At the burger restaurant, Teddy is jealous that Bob is planning to invite his new "man crush" Steve and his klepto son, Zander, to a dinner party for Gayle and her new man (who she has been on two dates with). Bob is eager to try and impress Steve who is mainly trying to make new friends after his divorce, Tina is disappointed that Zander is not a cute teenage boy, and Louise is horrified when it turns out her aunt Gayle's mystery man is Mr. Frond.

While none of the Belchers like Mr. Frond, least of all Louise, Bob and Linda tell the kids not to ruin the longest relationship that Gayle has ever had (or Bob's chance to have a nice night with Steve). Louise attempts to badmouth him to Gayle but it doesn't work (she loves rules and high-strung people). When Louise finds a doll of her aunt in his bag, she hides his gift and tries to scare Aunt Gayle into dumping Mr. Frond with a badly translated song. A drunk Mr. Frond finds the doll gift missing and ends up in the bathroom upset and retching from too much wine.

After Linda threatens Louise with grounding and chores if she doesn't return the doll, the kids find the doll is missing from her hiding spot. Louise catches Zander with the doll and he ditches it in the sewer but after a stern look from Tina, Louise decides to rescue the doll using her grabber tool. Bob's evening with Steve took a bad turn as well when his cooking gives Steve gastric distress but luckily Teddy comes by, hears what happened, and after passionately defending Bob, he has them hug it out. They see Louise take out the doll, explain that it was a gift from Mr. Frond, and give the sewer-soaked doll to Gayle who takes it as a sign they were meant to be. She goes up to Mr. Frond and they make out, much to Louise's disgust.

==Reception==
Alasdair Wilkins of The A.V. Club gave the episode an A−, saying, "“The Cook, The Steve, The Gayle, And Her Lover” is a fine way to kick off 2016, as the show keeps things nice and straightforward and focused on the Belchers. What's so fun about the show at this point in its comedic evolution is that it can do an unabashed Belcher episode that also heavily features two of the show's weirdest characters and two previously unseen people, one of whom is intentionally an incredibly boring non-entity, for all that Bob loves Steve so.
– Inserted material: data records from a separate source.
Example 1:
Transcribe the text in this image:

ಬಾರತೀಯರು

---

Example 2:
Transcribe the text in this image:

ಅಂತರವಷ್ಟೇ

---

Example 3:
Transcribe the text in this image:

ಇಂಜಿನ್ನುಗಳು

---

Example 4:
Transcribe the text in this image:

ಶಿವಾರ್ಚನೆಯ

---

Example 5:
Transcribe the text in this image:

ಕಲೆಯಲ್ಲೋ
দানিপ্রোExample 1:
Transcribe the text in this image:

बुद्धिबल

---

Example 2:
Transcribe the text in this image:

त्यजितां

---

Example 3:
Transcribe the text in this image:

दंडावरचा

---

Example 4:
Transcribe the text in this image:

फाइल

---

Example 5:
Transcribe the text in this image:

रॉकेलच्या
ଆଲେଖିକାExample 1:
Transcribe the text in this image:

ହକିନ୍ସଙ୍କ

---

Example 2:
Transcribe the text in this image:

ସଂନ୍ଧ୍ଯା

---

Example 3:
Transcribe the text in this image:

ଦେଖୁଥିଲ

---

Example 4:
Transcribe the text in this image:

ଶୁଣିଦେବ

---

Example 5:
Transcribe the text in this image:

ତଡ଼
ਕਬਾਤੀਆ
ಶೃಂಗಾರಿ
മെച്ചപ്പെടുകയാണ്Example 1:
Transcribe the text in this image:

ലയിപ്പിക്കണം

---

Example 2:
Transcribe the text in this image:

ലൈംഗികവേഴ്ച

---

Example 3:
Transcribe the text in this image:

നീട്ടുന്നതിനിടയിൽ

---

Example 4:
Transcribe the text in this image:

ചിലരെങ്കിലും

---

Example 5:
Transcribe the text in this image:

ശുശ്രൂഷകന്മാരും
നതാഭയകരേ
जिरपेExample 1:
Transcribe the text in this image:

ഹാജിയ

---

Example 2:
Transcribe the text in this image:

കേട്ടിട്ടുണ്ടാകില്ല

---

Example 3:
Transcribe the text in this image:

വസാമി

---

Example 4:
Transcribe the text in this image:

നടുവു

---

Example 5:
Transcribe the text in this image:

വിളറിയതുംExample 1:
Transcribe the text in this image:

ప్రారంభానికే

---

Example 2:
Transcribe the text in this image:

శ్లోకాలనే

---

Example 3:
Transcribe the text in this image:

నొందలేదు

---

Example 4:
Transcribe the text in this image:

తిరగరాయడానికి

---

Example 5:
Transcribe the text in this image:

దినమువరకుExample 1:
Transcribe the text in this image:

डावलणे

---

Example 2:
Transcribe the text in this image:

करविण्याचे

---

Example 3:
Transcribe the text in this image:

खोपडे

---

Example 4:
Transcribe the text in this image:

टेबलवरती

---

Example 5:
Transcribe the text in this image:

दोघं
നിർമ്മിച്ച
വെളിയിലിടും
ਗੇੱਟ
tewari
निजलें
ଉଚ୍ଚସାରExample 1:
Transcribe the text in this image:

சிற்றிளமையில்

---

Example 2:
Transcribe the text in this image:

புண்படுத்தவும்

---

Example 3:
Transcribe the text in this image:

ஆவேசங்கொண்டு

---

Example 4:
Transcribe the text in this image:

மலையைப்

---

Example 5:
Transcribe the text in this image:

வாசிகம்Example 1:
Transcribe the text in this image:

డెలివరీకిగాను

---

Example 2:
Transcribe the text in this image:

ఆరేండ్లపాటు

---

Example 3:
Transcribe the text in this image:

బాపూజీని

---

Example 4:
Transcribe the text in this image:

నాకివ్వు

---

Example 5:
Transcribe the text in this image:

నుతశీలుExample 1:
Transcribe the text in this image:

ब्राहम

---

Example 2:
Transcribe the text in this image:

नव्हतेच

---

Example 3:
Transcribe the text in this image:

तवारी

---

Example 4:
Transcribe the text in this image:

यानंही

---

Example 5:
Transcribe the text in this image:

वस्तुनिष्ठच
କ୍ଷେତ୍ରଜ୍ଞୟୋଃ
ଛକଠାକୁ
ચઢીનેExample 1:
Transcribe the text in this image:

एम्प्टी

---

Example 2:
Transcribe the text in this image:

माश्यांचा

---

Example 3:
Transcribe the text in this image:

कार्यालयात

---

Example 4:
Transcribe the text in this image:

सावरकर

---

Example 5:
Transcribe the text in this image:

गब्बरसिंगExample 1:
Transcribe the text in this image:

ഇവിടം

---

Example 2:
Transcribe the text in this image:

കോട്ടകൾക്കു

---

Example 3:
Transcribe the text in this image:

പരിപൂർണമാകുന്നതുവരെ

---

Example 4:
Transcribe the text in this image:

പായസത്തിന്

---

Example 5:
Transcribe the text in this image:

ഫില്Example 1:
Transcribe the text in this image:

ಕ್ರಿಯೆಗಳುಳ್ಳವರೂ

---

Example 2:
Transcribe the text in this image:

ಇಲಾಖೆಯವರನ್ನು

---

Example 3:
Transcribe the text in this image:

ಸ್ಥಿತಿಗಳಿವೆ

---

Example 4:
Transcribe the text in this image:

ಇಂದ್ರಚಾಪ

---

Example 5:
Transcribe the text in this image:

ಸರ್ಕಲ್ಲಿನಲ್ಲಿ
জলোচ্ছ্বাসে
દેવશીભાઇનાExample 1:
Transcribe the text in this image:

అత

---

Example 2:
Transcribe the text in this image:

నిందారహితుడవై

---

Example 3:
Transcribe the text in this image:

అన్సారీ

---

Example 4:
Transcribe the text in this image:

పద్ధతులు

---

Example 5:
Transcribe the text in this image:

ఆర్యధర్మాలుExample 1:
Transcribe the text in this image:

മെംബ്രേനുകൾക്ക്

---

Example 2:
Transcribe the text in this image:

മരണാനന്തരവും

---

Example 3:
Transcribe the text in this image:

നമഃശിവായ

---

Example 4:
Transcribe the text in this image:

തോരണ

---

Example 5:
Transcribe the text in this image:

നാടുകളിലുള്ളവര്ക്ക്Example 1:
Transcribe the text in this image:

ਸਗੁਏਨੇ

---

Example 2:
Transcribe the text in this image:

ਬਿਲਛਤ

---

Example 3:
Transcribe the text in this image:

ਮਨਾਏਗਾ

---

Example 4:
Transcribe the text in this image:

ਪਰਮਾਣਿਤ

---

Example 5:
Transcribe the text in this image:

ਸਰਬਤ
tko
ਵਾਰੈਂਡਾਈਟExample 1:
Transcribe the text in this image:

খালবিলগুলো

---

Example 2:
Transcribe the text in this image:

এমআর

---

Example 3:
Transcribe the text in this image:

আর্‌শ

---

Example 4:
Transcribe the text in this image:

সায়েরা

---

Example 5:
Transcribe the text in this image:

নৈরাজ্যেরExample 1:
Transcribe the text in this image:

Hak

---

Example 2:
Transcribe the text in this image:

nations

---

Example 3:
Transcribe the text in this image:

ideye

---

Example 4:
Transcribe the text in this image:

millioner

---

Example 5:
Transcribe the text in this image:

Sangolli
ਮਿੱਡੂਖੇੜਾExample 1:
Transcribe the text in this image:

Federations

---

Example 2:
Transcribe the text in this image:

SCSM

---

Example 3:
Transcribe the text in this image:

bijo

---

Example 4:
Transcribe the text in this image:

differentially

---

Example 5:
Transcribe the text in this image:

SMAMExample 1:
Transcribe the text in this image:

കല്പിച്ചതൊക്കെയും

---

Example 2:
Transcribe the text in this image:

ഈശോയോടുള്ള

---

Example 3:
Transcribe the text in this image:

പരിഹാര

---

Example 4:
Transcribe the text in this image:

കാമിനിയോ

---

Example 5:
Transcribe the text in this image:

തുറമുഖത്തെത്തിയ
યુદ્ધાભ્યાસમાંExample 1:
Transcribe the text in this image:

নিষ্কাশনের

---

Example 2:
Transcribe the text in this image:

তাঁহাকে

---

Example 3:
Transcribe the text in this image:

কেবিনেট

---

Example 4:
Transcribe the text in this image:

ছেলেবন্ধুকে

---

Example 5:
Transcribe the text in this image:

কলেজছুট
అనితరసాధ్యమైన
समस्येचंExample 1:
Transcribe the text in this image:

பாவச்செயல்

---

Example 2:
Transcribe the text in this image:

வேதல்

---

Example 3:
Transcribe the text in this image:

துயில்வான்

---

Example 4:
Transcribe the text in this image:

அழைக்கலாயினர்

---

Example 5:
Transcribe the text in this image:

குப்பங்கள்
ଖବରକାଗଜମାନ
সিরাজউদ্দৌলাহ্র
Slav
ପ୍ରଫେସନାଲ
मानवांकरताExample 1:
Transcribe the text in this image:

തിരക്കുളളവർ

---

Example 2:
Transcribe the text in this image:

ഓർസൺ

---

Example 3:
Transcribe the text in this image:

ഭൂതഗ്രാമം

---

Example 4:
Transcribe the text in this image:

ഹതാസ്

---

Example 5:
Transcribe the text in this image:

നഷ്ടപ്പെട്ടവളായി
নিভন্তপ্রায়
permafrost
At the end of the day, Bob's Burgers can always just go back home to the Belcher household and get laughs from having the characters bounce off of one another, especially when Louise and Bob are making fools of themselves in pursuit of what they want and the other three family members are content to just wisecrack. Well, at least until Tina had her climactic filibuster at the end there. Never before has the show been so eloquent." Sean Fitz-Gerald from Vulture gave the episode a positive review by saying, "It was, overall, the best welcome-back present viewers could ask for from Bob's, a tried-and-true premise that traipses into hilarious new territory. Love is at the forefront and all of the show's other strengths (wordplay, slightly blue humor, and timing) serve as strong reinforcement pillars."

The episode received a 1.0 rating and was watched by a total of 2.26 million people.